Su Facebook anche dopo morti?
A luglio Luca, giovane 22enne cuneese muore scivolando in montagna mentre si allenava per una scalata. Anche Luca, come tanti suoi coetanei, aveva un profilo Facebook, che da quel momento continua a “vivere” attraverso le parole della mamma che posta ed interagisce con i suoi amici a suo nome: è uno dei modi che ha trovato per sentire vicino il figlio tragicamente scomparso.
Fino a quando, pochi giorni fa, Facebook, dopo una segnalazione, le preclude la possibilità di continuare nella sua attività facendo diventare il profilo del figlio “commemorativo”. Una scelta sicuramente poco delicata, che attua le regole sulla privacy che Facebook ha deciso di adottare in materia da qualche tempo a questa parte.
Senza entrare in una vicenda così dolorosa, questa “disputa” tra la mamma di Luca e Facebook apre uno squarcio su quanto la realtà dei Social Network sia entrata, anche se silenziosamente, in modo prepotente nella nostra vita e sulle implicazioni sociali che derivano dal nostro avere un profilo in Rete. Non solo più durante la nostra vita, ma anche dopo la nostra morte.
Così molti non sanno che, come esistono delle regole sulla gestione dei nostri beni materiali dopo la nostra morte, Facebook ha recentemente individuato delle regole per lasciare le nostre “disposizioni” sui nostri “beni digitali”.
Le impostazioni di Facebook per il nostro “dopo digitale”
Nella pagina delle impostazioni di Facebook esiste, sotto la voce “Gestisci Account”, una sezione apposita dove è possibile configurare come si vuole che questo aspetto venga gestito quando non ci saremo più. Due sono le possibilità:
- nominare una persona come “contatto erede”, facendo diventare il nostro profilo “In memoria di…”
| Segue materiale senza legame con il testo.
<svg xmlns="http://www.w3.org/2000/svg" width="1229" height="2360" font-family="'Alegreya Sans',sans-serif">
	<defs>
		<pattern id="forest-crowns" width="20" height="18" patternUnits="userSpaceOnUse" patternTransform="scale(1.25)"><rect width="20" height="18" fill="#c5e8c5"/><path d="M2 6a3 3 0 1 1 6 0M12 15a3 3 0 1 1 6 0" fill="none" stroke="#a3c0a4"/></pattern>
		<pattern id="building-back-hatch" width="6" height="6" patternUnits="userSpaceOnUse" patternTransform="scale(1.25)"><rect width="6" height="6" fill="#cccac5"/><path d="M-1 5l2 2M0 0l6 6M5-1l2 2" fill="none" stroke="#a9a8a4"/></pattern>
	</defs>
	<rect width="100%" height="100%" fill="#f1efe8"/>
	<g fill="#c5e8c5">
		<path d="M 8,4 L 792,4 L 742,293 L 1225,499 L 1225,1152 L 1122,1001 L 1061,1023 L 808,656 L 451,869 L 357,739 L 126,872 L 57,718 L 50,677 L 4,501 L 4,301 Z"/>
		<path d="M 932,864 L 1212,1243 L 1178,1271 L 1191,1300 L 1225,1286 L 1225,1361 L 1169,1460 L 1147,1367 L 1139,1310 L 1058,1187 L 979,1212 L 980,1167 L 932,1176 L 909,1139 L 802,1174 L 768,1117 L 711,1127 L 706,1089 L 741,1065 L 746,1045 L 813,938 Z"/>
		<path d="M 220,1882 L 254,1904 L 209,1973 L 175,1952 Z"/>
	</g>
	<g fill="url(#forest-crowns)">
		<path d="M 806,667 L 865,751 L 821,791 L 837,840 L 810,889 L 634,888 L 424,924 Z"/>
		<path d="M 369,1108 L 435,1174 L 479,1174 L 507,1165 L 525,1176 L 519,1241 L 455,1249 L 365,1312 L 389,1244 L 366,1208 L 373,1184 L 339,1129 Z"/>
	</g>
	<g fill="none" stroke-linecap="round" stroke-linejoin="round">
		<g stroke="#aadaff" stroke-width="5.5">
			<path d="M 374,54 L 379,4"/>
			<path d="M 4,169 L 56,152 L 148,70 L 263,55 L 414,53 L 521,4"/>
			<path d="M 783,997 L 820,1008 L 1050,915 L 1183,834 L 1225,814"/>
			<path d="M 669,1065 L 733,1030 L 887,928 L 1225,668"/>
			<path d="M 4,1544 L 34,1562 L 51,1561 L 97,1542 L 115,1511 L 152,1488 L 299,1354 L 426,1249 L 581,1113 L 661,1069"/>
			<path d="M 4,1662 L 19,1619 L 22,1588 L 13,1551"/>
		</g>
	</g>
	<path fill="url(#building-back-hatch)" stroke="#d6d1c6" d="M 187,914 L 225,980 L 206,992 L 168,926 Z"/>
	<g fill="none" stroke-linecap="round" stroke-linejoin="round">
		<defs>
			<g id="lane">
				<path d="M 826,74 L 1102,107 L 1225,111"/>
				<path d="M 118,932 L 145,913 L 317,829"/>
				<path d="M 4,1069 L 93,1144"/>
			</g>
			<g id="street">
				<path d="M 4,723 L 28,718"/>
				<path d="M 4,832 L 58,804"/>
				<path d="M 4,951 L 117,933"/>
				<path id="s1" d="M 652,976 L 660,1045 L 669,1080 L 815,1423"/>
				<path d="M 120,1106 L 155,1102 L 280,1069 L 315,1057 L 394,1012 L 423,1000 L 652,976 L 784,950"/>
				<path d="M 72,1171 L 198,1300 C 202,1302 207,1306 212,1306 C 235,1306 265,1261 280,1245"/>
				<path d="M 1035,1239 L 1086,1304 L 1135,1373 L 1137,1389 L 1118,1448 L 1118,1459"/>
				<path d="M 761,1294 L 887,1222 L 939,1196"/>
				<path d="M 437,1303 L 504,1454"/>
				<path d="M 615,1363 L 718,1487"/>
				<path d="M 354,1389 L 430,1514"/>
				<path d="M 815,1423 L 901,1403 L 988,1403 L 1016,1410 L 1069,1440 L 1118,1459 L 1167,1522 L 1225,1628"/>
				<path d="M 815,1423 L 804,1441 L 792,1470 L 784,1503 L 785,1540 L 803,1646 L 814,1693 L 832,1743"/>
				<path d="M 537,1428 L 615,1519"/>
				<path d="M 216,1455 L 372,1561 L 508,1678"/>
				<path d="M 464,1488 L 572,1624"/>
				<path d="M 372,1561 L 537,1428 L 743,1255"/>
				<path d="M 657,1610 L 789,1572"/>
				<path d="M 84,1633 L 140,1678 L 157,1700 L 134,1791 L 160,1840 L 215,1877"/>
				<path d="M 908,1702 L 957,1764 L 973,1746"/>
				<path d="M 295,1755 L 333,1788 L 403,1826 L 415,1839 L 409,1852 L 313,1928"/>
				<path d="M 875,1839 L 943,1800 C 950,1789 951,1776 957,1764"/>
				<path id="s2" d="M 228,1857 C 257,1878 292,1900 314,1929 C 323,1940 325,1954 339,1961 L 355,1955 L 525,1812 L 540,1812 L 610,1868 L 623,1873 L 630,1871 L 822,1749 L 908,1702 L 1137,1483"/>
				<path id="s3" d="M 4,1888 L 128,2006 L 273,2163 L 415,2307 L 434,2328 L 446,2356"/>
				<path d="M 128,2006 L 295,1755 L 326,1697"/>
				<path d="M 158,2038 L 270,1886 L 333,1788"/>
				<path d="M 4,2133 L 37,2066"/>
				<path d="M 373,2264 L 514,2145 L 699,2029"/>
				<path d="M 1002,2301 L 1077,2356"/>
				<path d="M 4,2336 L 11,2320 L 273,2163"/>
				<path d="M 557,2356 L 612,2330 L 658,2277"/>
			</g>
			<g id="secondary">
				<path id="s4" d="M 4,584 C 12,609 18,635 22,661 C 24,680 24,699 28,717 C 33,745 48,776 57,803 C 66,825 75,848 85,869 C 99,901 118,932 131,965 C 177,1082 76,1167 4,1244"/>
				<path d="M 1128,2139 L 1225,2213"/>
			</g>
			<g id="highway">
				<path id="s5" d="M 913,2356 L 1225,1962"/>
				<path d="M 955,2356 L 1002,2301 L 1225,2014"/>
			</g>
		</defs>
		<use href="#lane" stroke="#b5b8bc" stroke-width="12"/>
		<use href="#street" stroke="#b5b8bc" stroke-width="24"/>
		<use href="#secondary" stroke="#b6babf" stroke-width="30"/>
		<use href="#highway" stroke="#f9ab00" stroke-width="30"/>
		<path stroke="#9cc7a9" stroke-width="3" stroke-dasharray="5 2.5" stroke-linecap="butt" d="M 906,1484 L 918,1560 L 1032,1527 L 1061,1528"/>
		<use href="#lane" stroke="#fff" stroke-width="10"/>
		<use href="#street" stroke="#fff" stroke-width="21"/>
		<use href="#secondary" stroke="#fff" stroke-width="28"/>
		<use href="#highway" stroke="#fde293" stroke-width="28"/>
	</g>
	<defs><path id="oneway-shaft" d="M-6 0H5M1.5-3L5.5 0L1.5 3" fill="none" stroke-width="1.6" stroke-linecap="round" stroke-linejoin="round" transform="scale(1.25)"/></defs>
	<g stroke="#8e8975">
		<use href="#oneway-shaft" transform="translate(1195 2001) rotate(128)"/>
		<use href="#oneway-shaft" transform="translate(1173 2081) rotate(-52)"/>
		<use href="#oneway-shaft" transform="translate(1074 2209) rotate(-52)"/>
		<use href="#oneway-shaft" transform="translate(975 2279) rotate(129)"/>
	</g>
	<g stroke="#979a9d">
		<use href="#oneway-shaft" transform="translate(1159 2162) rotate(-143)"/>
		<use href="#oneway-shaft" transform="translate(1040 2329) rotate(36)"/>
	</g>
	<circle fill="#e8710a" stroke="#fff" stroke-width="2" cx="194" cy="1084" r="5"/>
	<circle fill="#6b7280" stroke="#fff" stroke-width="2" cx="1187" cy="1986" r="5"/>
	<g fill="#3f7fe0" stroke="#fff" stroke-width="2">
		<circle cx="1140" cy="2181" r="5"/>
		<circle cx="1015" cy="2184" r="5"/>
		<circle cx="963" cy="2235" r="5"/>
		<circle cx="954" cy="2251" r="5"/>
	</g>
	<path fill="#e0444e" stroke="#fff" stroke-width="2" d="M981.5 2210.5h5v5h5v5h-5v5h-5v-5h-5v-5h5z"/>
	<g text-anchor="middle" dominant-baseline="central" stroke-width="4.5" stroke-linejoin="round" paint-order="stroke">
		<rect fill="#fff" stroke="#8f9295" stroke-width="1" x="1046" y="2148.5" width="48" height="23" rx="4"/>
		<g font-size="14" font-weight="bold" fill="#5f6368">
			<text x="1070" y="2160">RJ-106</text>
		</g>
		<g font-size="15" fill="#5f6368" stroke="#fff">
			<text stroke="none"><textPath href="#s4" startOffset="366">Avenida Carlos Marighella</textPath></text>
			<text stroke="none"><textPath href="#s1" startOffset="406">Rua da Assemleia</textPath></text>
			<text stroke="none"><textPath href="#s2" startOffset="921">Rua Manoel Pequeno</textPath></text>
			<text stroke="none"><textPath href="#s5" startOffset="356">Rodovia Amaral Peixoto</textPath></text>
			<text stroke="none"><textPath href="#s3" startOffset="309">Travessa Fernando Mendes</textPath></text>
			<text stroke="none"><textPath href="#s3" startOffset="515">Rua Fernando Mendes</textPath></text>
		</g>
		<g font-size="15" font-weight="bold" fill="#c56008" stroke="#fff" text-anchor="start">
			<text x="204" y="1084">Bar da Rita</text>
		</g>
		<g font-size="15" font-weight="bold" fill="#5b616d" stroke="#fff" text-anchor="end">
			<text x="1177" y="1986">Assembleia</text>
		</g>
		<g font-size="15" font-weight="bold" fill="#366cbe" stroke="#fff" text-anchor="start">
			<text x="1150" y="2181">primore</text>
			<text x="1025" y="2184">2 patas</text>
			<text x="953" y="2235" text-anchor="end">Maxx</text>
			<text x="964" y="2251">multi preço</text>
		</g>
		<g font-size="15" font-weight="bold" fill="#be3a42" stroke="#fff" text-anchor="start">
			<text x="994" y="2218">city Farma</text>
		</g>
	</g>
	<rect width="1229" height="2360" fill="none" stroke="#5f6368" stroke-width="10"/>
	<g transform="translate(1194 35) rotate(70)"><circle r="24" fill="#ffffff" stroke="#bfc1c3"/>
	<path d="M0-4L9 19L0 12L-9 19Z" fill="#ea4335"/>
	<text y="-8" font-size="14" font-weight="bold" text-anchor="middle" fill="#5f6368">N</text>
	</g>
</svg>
- richiedere che venga eliminato il nostro profilo, cliccando sul link “Richiedi eliminazione dell’account”
Se si decide di nominare un “erede digitale”, questo non sarà in grado né di scrivere nuovi post né di leggere i nostri messaggi privati. Potrà scrivere un solo post e fissarlo in alto, in modo che sia visibile a chi ci verrà a trovare nel nostro “cimitero virtuale” e potrà, di tanto in tanto, venire a “cambiare i fiori” sostituendo la nostra immagine di profilo. Attraverso questo sistema i nostri amici potranno continuare a scrivere a loro nome sul nostro profilo, ma nessuno potrà continuare a scrivere a nome nostro, perché questo verrebbe visto come un furto d’identità (digitale, ma pur sempre rappresentativa di un individuo).
Perché si attivi la procedura prescelta sarà in entrambi i casi necessario che qualcuno, nel momento in cui non ci saremo i nostri amici “virtuali” segnalino a Facebook la nostra dipartita, richiedendo così l’attivazione di quelli che prendono il nome di “account commemorativi”.
La Rete non è neutrale
A nessuno fa piacere parlare della propria morte, ma il caso di Luca ci racconta che entrare nel mondo digitale attiva tutta una serie di implicazioni a cui non avremmo mai pensato e che non possono essere liquidate in maniera leggera. L’azione di entrare nel profilo di una persona deceduta, anche quando si tratta di un proprio caro, agli occhi di Facebook viene interpretata come un furto di identità (digitale).
Non siamo ancora troppo consapevoli che avere un profilo su un Social Network implica lasciare dietro di noi dei dati, che qualcuno un giorno si troverà a dover gestire. E che l’identità digitale che ogni giorno costruiamo ha una sua dignità tanto quella “reale”, e come quest’ultima va tutelata.
Possono sembrare in fondo discorsi abbastanza lontani dalla nostra percezione e anche un po’ folkloristici, ma riguardano in realtà le nostre relazioni, spesso le più intime. E, in attesa di regolamentazioni più specifiche, ci ricordano che la comunicazione è una cosa seria.